D’après Lefebvre, il existe un
remède proposé au jeune enfant et à sa mère pour calmer les désagréments des
poussées dentaires à partir de la traduction d’un chapitre du papyrus Berlin
3027 (verso 8, 2-3) : “On fait manger à l’enfant et à sa mère une souris
cuite. Les os de celle-ci sont placés à son cou dans une étoffe de lin fin à
laquelle on a fait sept noeuds”. Les souris entières ou leur graisse
étaient souvent utilisées dans les remèdes égyptiens. Ce genre de remède est
parvenu jusqu’au début de XXe siècle dans la médecine
populaire anglaise qui utilisait des décoctions à base de souris pour soigner
les incontinences urinaires, les troubles dentaires et la coqueluche.
La plante-chepen,
qui a été rapprochée du pavot par certains traducteurs, était utilisée pour
calmer “les cris répétés” d’un enfant (Ebers 782).

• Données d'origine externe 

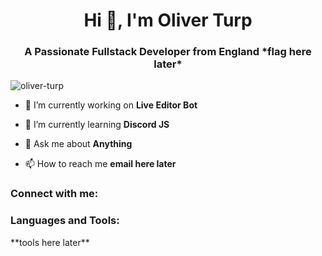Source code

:<!--
**Oliver-Turp/Oliver-Turp** is a ✨ _special_ ✨ repository because its `README.md` (this file) appears on your GitHub profile.

Here are some ideas to get you started:

- 🔭 I’m currently working on ...
- 🌱 I’m currently learning ...
- 👯 I’m looking to collaborate on ...
- 🤔 I’m looking for help with ...
- 💬 Ask me about ...
- 📫 How to reach me: ...
- 😄 Pronouns: ...
- ⚡ Fun fact: ...
-->


<h1 align="center">Hi 👋, I'm Oliver Turp</h1>
<h3 align="center">A Passionate Fullstack Developer from England *flag here later*</h3>

<p align="left"> <img src="https://komarev.com/ghpvc/?username=oliver-turp&label=Profile%20views&color=0e75b6&style=flat" alt="oliver-turp" /> </p>

- 🔭 I’m currently working on **Live Editor Bot**

- 🌱 I’m currently learning **Discord JS**

- 💬 Ask me about **Anything**

- 📫 How to reach me **email here later**

<h3 align="left">Connect with me:</h3>
<p align="left">
</p>

<h3 align="left">Languages and Tools:</h3>
<p> **tools here later** </p>
<!-- 
<p><img align="center" src="https://github-readme-stats.vercel.app/api/top-langs?username=oliver-turp&show_icons=true&locale=en&layout=compact" alt="oliver-turp" /></p>
-->
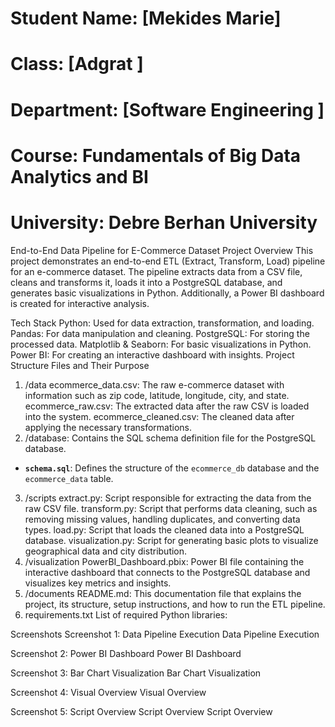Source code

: # Student Name: [Mekides Marie]
# Class: [Adgrat ]
# Department: [Software Engineering ]
# Course: Fundamentals of Big Data Analytics and BI
# University: Debre Berhan University
End-to-End Data Pipeline for E-Commerce Dataset
Project Overview
This project demonstrates an end-to-end ETL (Extract, Transform, Load) pipeline for an e-commerce dataset. The pipeline extracts data from a CSV file, cleans and transforms it, loads it into a PostgreSQL database, and generates basic visualizations in Python. Additionally, a Power BI dashboard is created for interactive analysis.

Tech Stack
Python: Used for data extraction, transformation, and loading.
Pandas: For data manipulation and cleaning.
PostgreSQL: For storing the processed data.
Matplotlib & Seaborn: For basic visualizations in Python.
Power BI: For creating an interactive dashboard with insights.
Project Structure
Files and Their Purpose
1. /data
ecommerce_data.csv: The raw e-commerce dataset with information such as zip code, latitude, longitude, city, and state.
ecommerce_raw.csv: The extracted data after the raw CSV is loaded into the system.
ecommerce_cleaned.csv: The cleaned data after applying the necessary transformations.
2. /database: Contains the SQL schema definition file for the PostgreSQL database.
- **`schema.sql`**: Defines the structure of the `ecommerce_db` database and the `ecommerce_data` table.
3. /scripts
extract.py: Script responsible for extracting the data from the raw CSV file.
transform.py: Script that performs data cleaning, such as removing missing values, handling duplicates, and converting data types.
load.py: Script that loads the cleaned data into a PostgreSQL database.
visualization.py: Script for generating basic plots to visualize geographical data and city distribution.
4. /visualization
PowerBI_Dashboard.pbix: Power BI file containing the interactive dashboard that connects to the PostgreSQL database and visualizes key metrics and insights.
5. /documents
README.md: This documentation file that explains the project, its structure, setup instructions, and how to run the ETL pipeline.
5. requirements.txt
List of required Python libraries:

Screenshots
Screenshot 1: Data Pipeline Execution
Data Pipeline Execution

Screenshot 2: Power BI Dashboard
Power BI Dashboard

Screenshot 3: Bar Chart Visualization
Bar Chart Visualization

Screenshot 4: Visual Overview
Visual Overview

Screenshot 5: Script Overview
Script Overview Script Overview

Les médecins égyptiens ont
décrit d’une manière remarquable trois stades dans l’otite moyenne avec leur
traitement. Le papyrus Berlin (200) reprend les premiers symptômes de l’otite
moyenne comme une lourdeur de l’oreille qu’il faut traiter par un mélange de
“résine de térébinthe, céleri, piset, fiel de
taureau”. Le deuxième stade de l’otite, également décrit dans le papyrus Berlin
(201 à 204) est caractérisé par des douleurs lancinantes provoquant les cris de
l’enfant. Plusieurs décoctions à base de pyrèthre, connu pour son effet
antiseptique, et de cumin pour son action anti-inflammatoire, proposent de
soulager le jeune patient. D’autres ingrédients entrant dans la composition de
ces mélanges, n’ont pas de traduction précise. Le troisième stade décrit, qui
correspond à l’otite purulente, est retrouvé sous les termes “oreille qui donne
de l’eau” ou “oreille anormale qui concentre du pus” dans les papyrus Ebers (765 à 769).
Toujours dans le papyrus Ebers (418, 761 à 763), le coryza est largement évoqué. Il est
cité sous différents noms : exsudat “khent”,
exsudat “rech”, exsudat “nia”. En
plus des mélanges à base de végétaux, l’invocation du Dieu Thot paraît être le
traitement privilégié de l’affection.
La plupart des maladies de
l’enfant de moins de trois ans (enfant au sein de sa mère) sont d’origine
obscure. La magie et l’invocation des dieux sont les traitements de
prédilection des affections du “gentil petit”, même si les recettes à base de
végétaux et de minéraux sont également utilisées. Tous ces moyens avaient comme
unique but de détruire l’agent pathogène responsable de la maladie. Ce principe
est rencontré dans tous les papyrus médicaux égyptiens.